- WORK REQUIRED -
Your response should consist of the entries below, reproduced exactly and without their images.

____________________

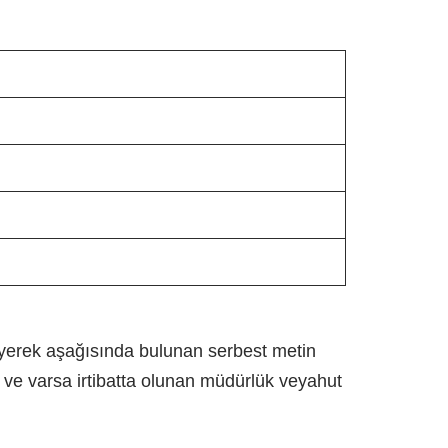
tleyerek aşağısında bulunan serbest metin
ve varsa irtibatta olunan müdürlük veyahut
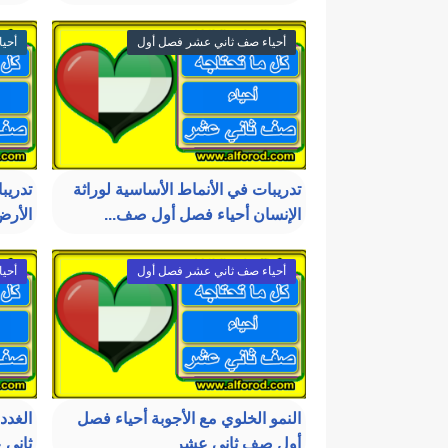
أحياء صف ثاني عشر فصل أول
أحي
تدريبات في الأنماط الأساسية لوراثة
تدريب
الإنسان أحياء فصل أول صف...
الأرض
أحياء صف ثاني عشر فصل أول
أحي
النمو الخلوي مع الأجوبة أحياء فصل
الغدد
أول صف ثاني عشر
ثاني 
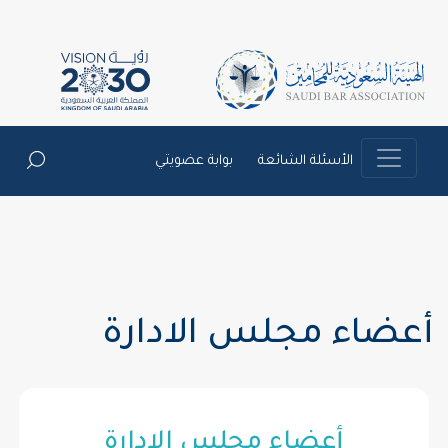
الأسئلة الشائعة
بوابة عضويتي
أعضاء مجلس الادارة
أعضاء مجلس الادارة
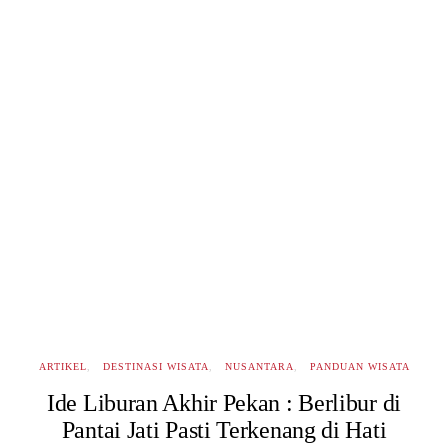
ARTIKEL
DESTINASI WISATA
NUSANTARA
PANDUAN WISATA
Ide Liburan Akhir Pekan : Berlibur di
Pantai Jati Pasti Terkenang di Hati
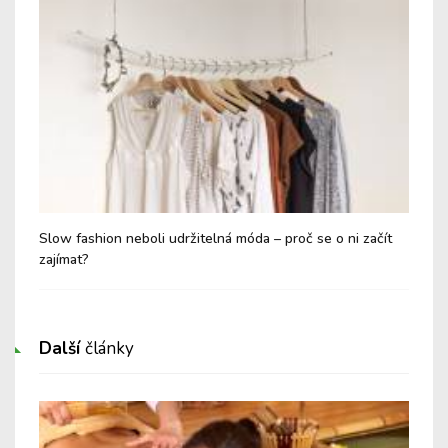
Slow fashion neboli udržitelná móda – proč se o ni začít
Úkl
zajímat?
Další
články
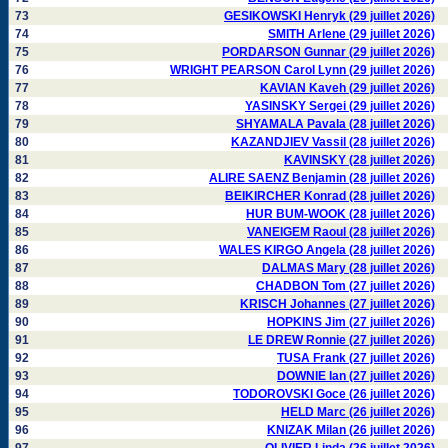
73
GESIKOWSKI Henryk (29 juillet 2026)
74
SMITH Arlene (29 juillet 2026)
75
PORDARSON Gunnar (29 juillet 2026)
76
WRIGHT PEARSON Carol Lynn (29 juillet 2026)
77
KAVIAN Kaveh (29 juillet 2026)
78
YASINSKY Sergei (29 juillet 2026)
79
SHYAMALA Pavala (28 juillet 2026)
80
KAZANDJIEV Vassil (28 juillet 2026)
81
KAVINSKY (28 juillet 2026)
82
ALIRE SAENZ Benjamin (28 juillet 2026)
83
BEIKIRCHER Konrad (28 juillet 2026)
84
HUR BUM-WOOK (28 juillet 2026)
85
VANEIGEM Raoul (28 juillet 2026)
86
WALES KIRGO Angela (28 juillet 2026)
87
DALMAS Mary (28 juillet 2026)
88
CHADBON Tom (27 juillet 2026)
89
KRISCH Johannes (27 juillet 2026)
90
HOPKINS Jim (27 juillet 2026)
91
LE DREW Ronnie (27 juillet 2026)
92
TUSA Frank (27 juillet 2026)
93
DOWNIE Ian (27 juillet 2026)
94
TODOROVSKI Goce (26 juillet 2026)
95
HELD Marc (26 juillet 2026)
96
KNIZAK Milan (26 juillet 2026)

____________________

- SOLUTION TO THIS PROBLEM -
tleyerek aşağısında bulunan serbest metin
ve varsa irtibatta olunan müdürlük veyahut
أحياء صف ثاني عشر فصل أول
أحي
تدريبات في الأنماط الأساسية لوراثة
تدريب
الإنسان أحياء فصل أول صف...
الأرض
أحياء صف ثاني عشر فصل أول
أحي
النمو الخلوي مع الأجوبة أحياء فصل
الغدد
أول صف ثاني عشر
ثاني 
الأسئلة الشائعة
بوابة عضويتي
أعضاء مجلس الادارة
أعضاء مجلس الادارة
ARTIKEL
DESTINASI WISATA
NUSANTARA
PANDUAN WISATA
Ide Liburan Akhir Pekan : Berlibur di
Pantai Jati Pasti Terkenang di Hati
Slow fashion neboli udržitelná móda – proč se o ni začít
Úkl
zajímat?
Další
články
73
GESIKOWSKI Henryk (29 juillet 2026)
74
SMITH Arlene (29 juillet 2026)
75
PORDARSON Gunnar (29 juillet 2026)
76
WRIGHT PEARSON Carol Lynn (29 juillet 2026)
77
KAVIAN Kaveh (29 juillet 2026)
78
YASINSKY Sergei (29 juillet 2026)
79
SHYAMALA Pavala (28 juillet 2026)
80
KAZANDJIEV Vassil (28 juillet 2026)
81
KAVINSKY (28 juillet 2026)
82
ALIRE SAENZ Benjamin (28 juillet 2026)
83
BEIKIRCHER Konrad (28 juillet 2026)
84
HUR BUM-WOOK (28 juillet 2026)
85
VANEIGEM Raoul (28 juillet 2026)
86
WALES KIRGO Angela (28 juillet 2026)
87
DALMAS Mary (28 juillet 2026)
88
CHADBON Tom (27 juillet 2026)
89
KRISCH Johannes (27 juillet 2026)
90
HOPKINS Jim (27 juillet 2026)
91
LE DREW Ronnie (27 juillet 2026)
92
TUSA Frank (27 juillet 2026)
93
DOWNIE Ian (27 juillet 2026)
94
TODOROVSKI Goce (26 juillet 2026)
95
HELD Marc (26 juillet 2026)
96
KNIZAK Milan (26 juillet 2026)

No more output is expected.